Exosomes are small vesicles enclosed by a lipid membrane bilayer and secreted by most cells in the body. They have been shown by a group to be released in response to the UVA bystander signal [16]. The treatment of unirradiated cells with these exosomes alone triggers a radiation-induced bystander effect, thus neatly confirming that the UVA signal triggers exosome release and may be upstream of exosomes in the mechanism of the radiation-induced bystander effect (RIBE) [73]. MicroRNAs (miRNAs) are the most numerous cargo molecules in the exosome. Because numerous miRNAs have been identified to date in CFIDS patients, researchers have chosen to focus on one in particular because of its importance to this model. One group has reported an increase in miR-21 in both moderately ill as well as severely ill CFIDS patients’ plasma and peripheral blood mononuclear cells (PBMCs) [74]. This result was confirmed in different patient cohorts. According to this group, miR-21 down-regulates the Sirt1/eNOS axis via TGF-beta and TNF-alpha pathways in endothelial cells as well as endothelial progenitor cells. However, another research group reported a significant reduction in the expression levels of miR-21 in both the NK and CD8 T-cells in CFIDS patients [75].

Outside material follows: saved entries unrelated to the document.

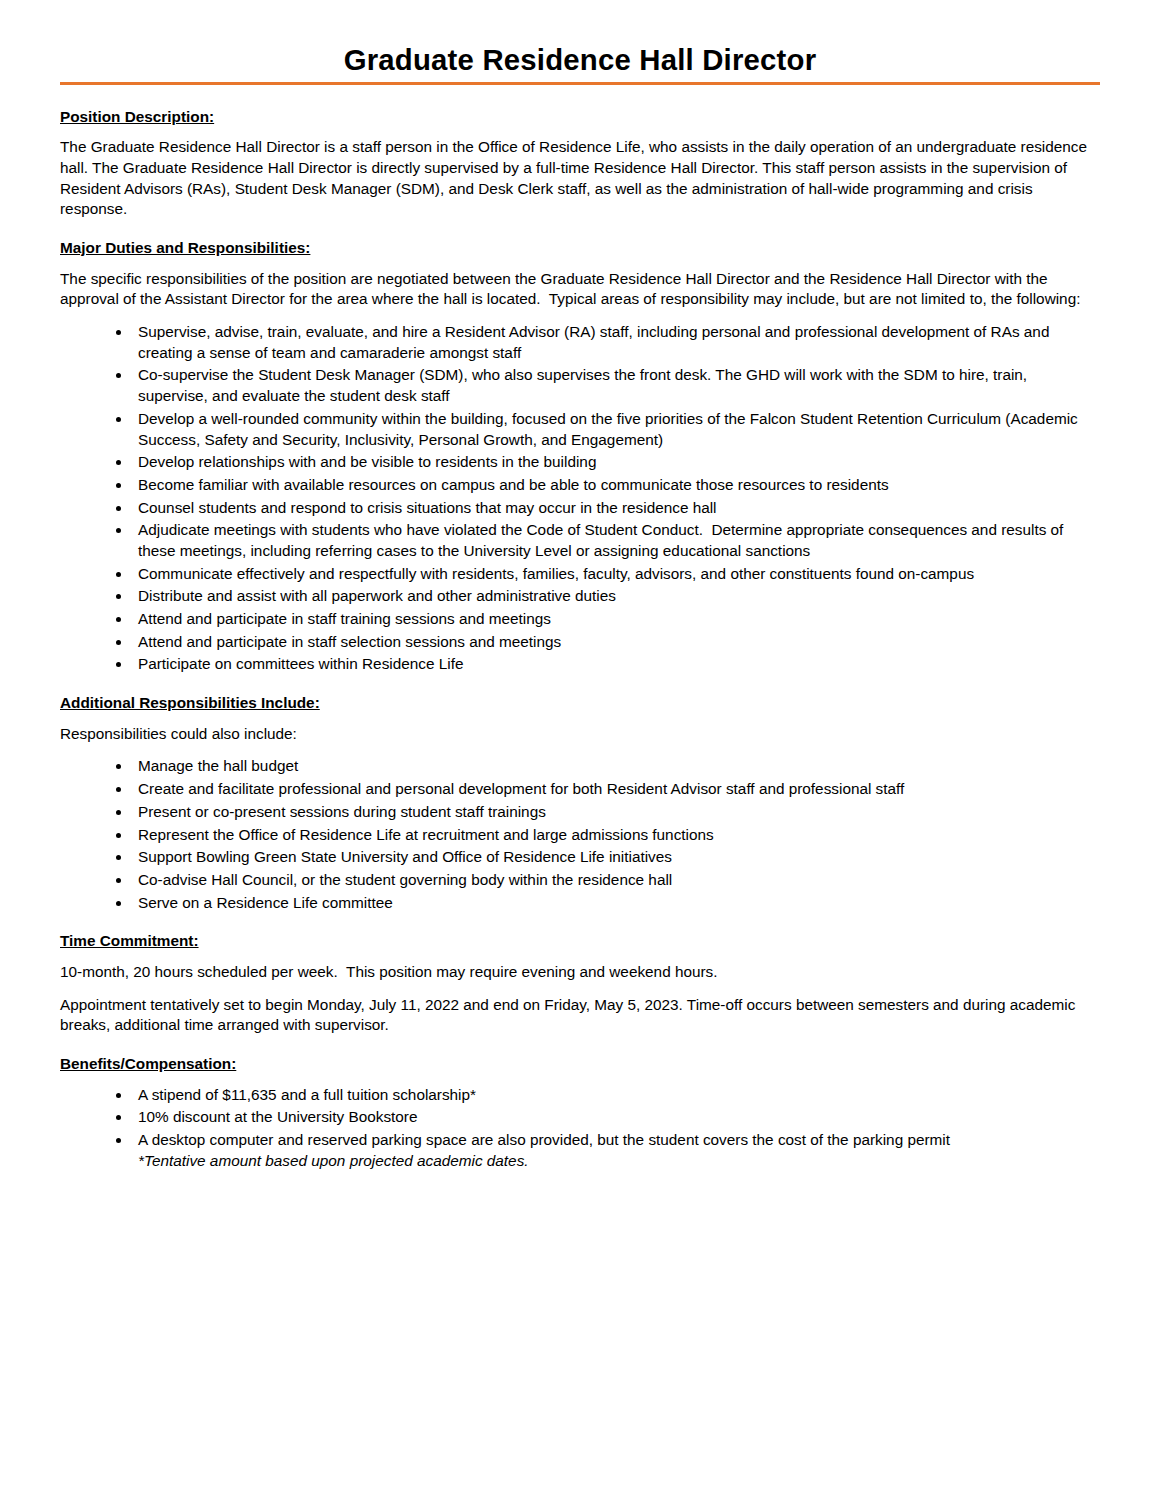Graduate Residence Hall Director
Position Description:
The Graduate Residence Hall Director is a staff person in the Office of Residence Life, who assists in the daily operation of an undergraduate residence hall. The Graduate Residence Hall Director is directly supervised by a full-time Residence Hall Director. This staff person assists in the supervision of Resident Advisors (RAs), Student Desk Manager (SDM), and Desk Clerk staff, as well as the administration of hall-wide programming and crisis response.
Major Duties and Responsibilities:
The specific responsibilities of the position are negotiated between the Graduate Residence Hall Director and the Residence Hall Director with the approval of the Assistant Director for the area where the hall is located. Typical areas of responsibility may include, but are not limited to, the following:
Supervise, advise, train, evaluate, and hire a Resident Advisor (RA) staff, including personal and professional development of RAs and creating a sense of team and camaraderie amongst staff
Co-supervise the Student Desk Manager (SDM), who also supervises the front desk. The GHD will work with the SDM to hire, train, supervise, and evaluate the student desk staff
Develop a well-rounded community within the building, focused on the five priorities of the Falcon Student Retention Curriculum (Academic Success, Safety and Security, Inclusivity, Personal Growth, and Engagement)
Develop relationships with and be visible to residents in the building
Become familiar with available resources on campus and be able to communicate those resources to residents
Counsel students and respond to crisis situations that may occur in the residence hall
Adjudicate meetings with students who have violated the Code of Student Conduct. Determine appropriate consequences and results of these meetings, including referring cases to the University Level or assigning educational sanctions
Communicate effectively and respectfully with residents, families, faculty, advisors, and other constituents found on-campus
Distribute and assist with all paperwork and other administrative duties
Attend and participate in staff training sessions and meetings
Attend and participate in staff selection sessions and meetings
Participate on committees within Residence Life
Additional Responsibilities Include:
Responsibilities could also include:
Manage the hall budget
Create and facilitate professional and personal development for both Resident Advisor staff and professional staff
Present or co-present sessions during student staff trainings
Represent the Office of Residence Life at recruitment and large admissions functions
Support Bowling Green State University and Office of Residence Life initiatives
Co-advise Hall Council, or the student governing body within the residence hall
Serve on a Residence Life committee
Time Commitment:
10-month, 20 hours scheduled per week. This position may require evening and weekend hours.
Appointment tentatively set to begin Monday, July 11, 2022 and end on Friday, May 5, 2023. Time-off occurs between semesters and during academic breaks, additional time arranged with supervisor.
Benefits/Compensation:
A stipend of $11,635 and a full tuition scholarship*
10% discount at the University Bookstore
A desktop computer and reserved parking space are also provided, but the student covers the cost of the parking permit
*Tentative amount based upon projected academic dates.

Among the key research findings that support a proposed systems model is that miR-21 has been identified as being intimately involved in RIBE. Significant upregulation of miR-21 was found by Xu [76] in both directly irradiated cells and bystander cells, which was confirmed by the expression of miR-21 precursor and its target genes. Additional research has generated a proposed RIBE model for exosome-mediated transfer of miR-21 [77]. Thus, in irradiated cells, the expression of miR-21 is upregulated, and as a response, miR-21 sorting to exosomes is motivated. The exosomes are secreted out from the irradiated cells, diffused into the extracellular medium, and taken up by non-irradiated cells. The miR-21 inside the exosomes is then released into bystander cells to induce bystander effects. Once the exosome cargo, including miR-21, was released into the cytoplasm of recipient or bystander cells, the increased miR-21 level regulated the relevant target gene expression and induced chromosome aberration and DNA damage. In addition, miR-21 has been found to play a key role in melanomagenesis and melanoma progression [78]. Lastly, miR-21 has been found in glomerular injury as well as glomerulosclerosis [79][80].